Parità di genere, pianificazione familiare, diritti dei lavoratori, immigrazione, minoranze: il governo di Tokyo sta pian piano mettendo mano a tutti questi dossier. Nulla di eccezionale in sé, molti paesi si stanno muovendo lungo queste direttrici. Ciò che però stupisce è che il motore dietro questa serie di nuovi provvedimenti non è una forza politica progressista, bensì la destra incarnata dal Partito Liberaldemocratico (LDP).

L’LDP è di fatto partito unico in Giappone, ed è stato al potere quasi interrottamente dal 1955 ad oggi (perse le elezioni del 2009, e tornò al potere con Abe nel 2012). Questo partito però è ben lontano dall’essere un blocco solido e coerente, infatti ogni breve descrizione cela la presenza di potenti fazioni all’interno del partito, che vanno dagli ultra-nazionalisti ai liberali centristi.

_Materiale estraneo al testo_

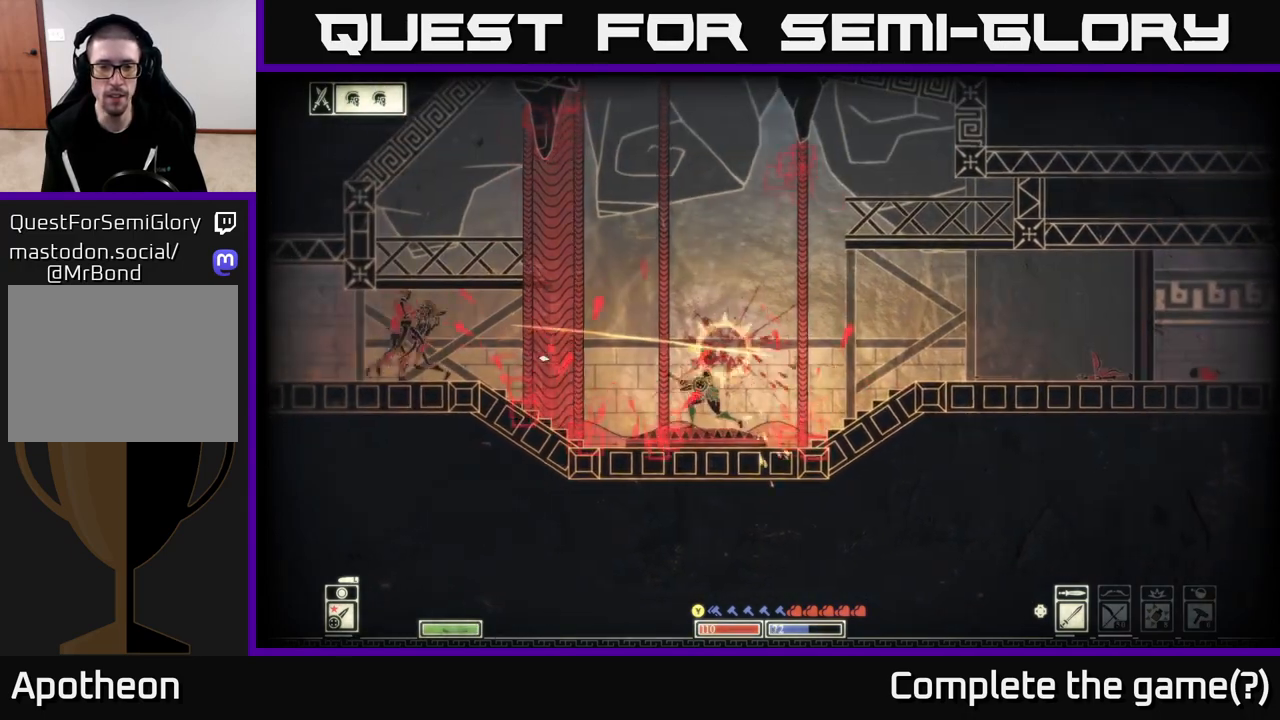
{"buttons": ["L2"], "left_stick": "center", "right_stick": "left", "events": [[150, "left_stick", "down-left"], [233, "L2", "down"], [300, "left_stick", "center"]]}
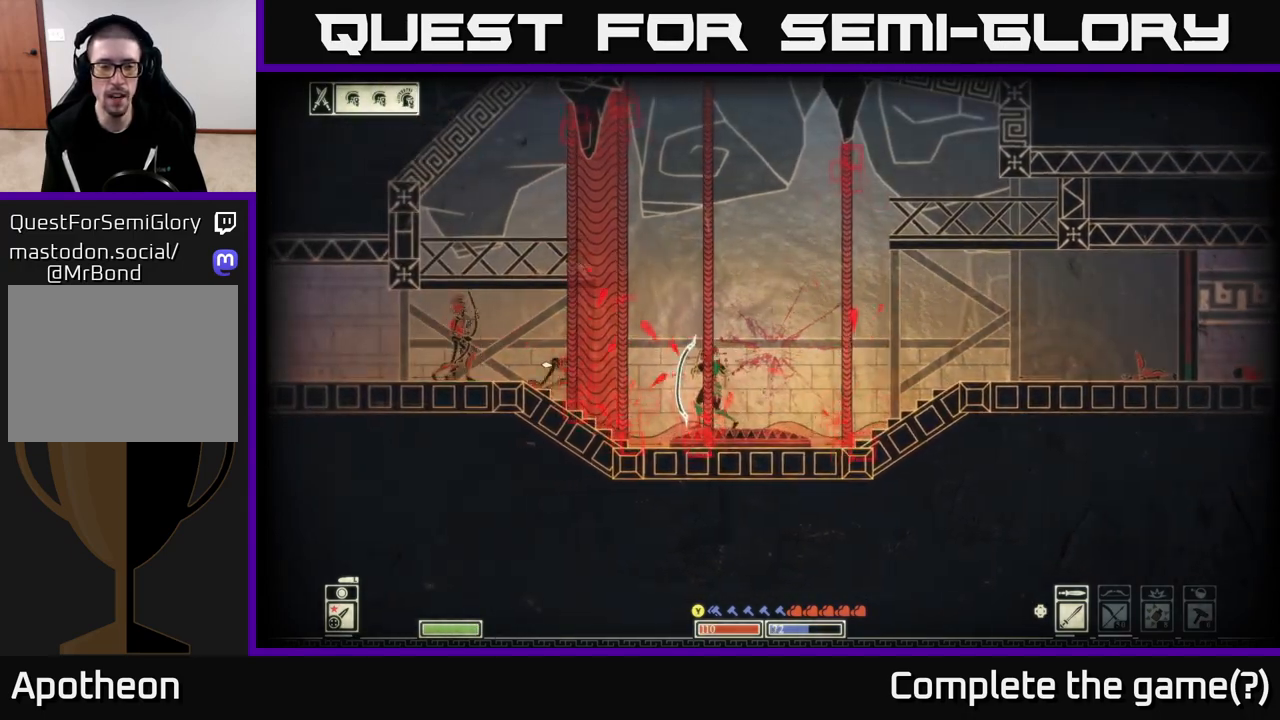
{"buttons": [], "left_stick": "center", "right_stick": "left", "events": [[83, "left_stick", "down"], [250, "L2", "up"], [283, "left_stick", "center"], [300, "R2", "down"], [383, "R2", "up"]]}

Une delle politiche progressiste che è stata portata avanti dall’LDP è la cosiddetta womenomics:

 Con questo termine adottato nel 2013, Abe intendeva descrivere una politica di agevolazioni verso le donne che ne favorissero l’impiego e la partecipazione nella vita socio-economica del paese.

Ma, come riporta Tokyo Review, la womenomics deve essere principalmente considerata una iniziativa per rilanciare l’economia giapponese e far fronte alla carenza di lavoratori:

Borrowing the term from Goldman Sachs Chief Japan Strategist Kathy Matsui, Abe first trumpeted “Womenomics” at the UN General Assembly in 2013 as a means to both boost the Japanese economy while addressing the pressing labor shortage as well as bolstering Japan’s international reputation on gender equality.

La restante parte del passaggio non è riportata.